I'm in the process of building a 3 source ATS out of 3 separate contactors. I am easily able to Electrically Interlock them, but when I attempt to find a way to mechanically Interlock them, I only find different ways to mechanically Interlock 2 contactors. Is there anything out there that will do more than 2? Any suggestions will be greatly appreciated!


----------



## inetdog (Apr 13, 2016)

You may have to build it in the form of one contactor selecting A or (B or C) and then using a second contactor to select between B and C.
Trying to do it by only allowing one of three parallel NO contactors to close sounds like the hard way to do it.
JMO.
You could build a "maximum one out of three" interlock using three pins and two sliding interposer links such that at most one pin can be down. You can see examples of that in old multi-button switches. But it would not be Listed and good luck getting it by an AHJ.


----------



## Bird dog (Oct 27, 2015)

Any way to group them? For example, if you have two backup gensets and utilty power, feed one ATS with the two gensets then send that output to the second ATS with the utility power.


----------



## Mista Bojangles (Feb 15, 2015)

Can't group the sources.

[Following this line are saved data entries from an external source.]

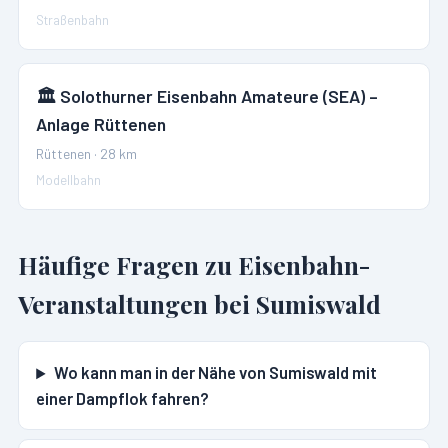
Straßenbahn
🏛️
Solothurner Eisenbahn Amateure (SEA) –
Anlage Rüttenen
Rüttenen
·
28
km
Modellbahn
Häufige Fragen zu Eisenbahn-
Veranstaltungen bei
Sumiswald
Wo kann man in der Nähe von Sumiswald mit
einer Dampflok fahren?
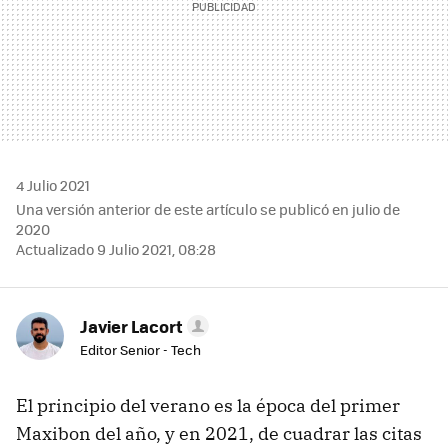
4 Julio 2021
Una versión anterior de este artículo se publicó en julio de
2020
Actualizado 9 Julio 2021, 08:28
Javier Lacort
Editor Senior - Tech
El principio del verano es la época del primer
Maxibon del año, y en 2021, de cuadrar las citas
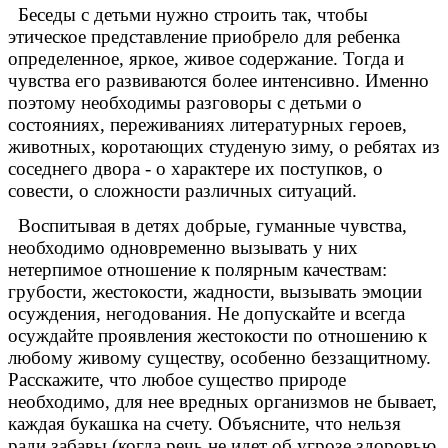
Беседы с детьми нужно строить так, чтобы
этическое представление приобрело для ребенка
определенное, яркое, живое содержание. Тогда и
чувства его развиваются более интенсивно. Именно
поэтому необходимы разговоры с детьми о
состояниях, переживаниях литературных героев,
животных, коротающих студеную зиму, о ребятах из
соседнего двора - о характере их поступков, о
совести, о сложности различных ситуаций.
Воспитывая в детях добрые, гуманные чувства,
необходимо одновременно вызывать у них
нетерпимое отношение к полярным качествам:
грубости, жестокости, жадности, вызывать эмоции
осуждения, негодования. Не допускайте и всегда
осуждайте проявления жестокости по отношению к
любому живому существу, особенно беззащитному.
Расскажите, что любое существо природе
необходимо, для нее вредных организмов не бывает,
каждая букашка на счету. Объясните, что нельзя
ради забавы (когда речь не идет об угрозе здоровью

It's for an inverter/generator/grid connection for a large RV.


----------



## donaldelectrician (Sep 30, 2010)

Build one yourself ... I do not think you will find one .




Don


----------



## AK_sparky (Aug 13, 2013)

inetdog said:


> You may have to build it in the form of one contactor selecting A or (B or C) and then using a second contactor to select between B and C.


Yup, exactly like this. It will take an extra contactor to do it though.


----------



## Pantera3k (Mar 10, 2016)

kind of three pole triple switch (by default mechanically interlocked)
maybe like that
http://www.amazon.com/dp/B00NG83MLW...SIN=B00NG83MLW&ascsubtag=-8898393763365099675


----------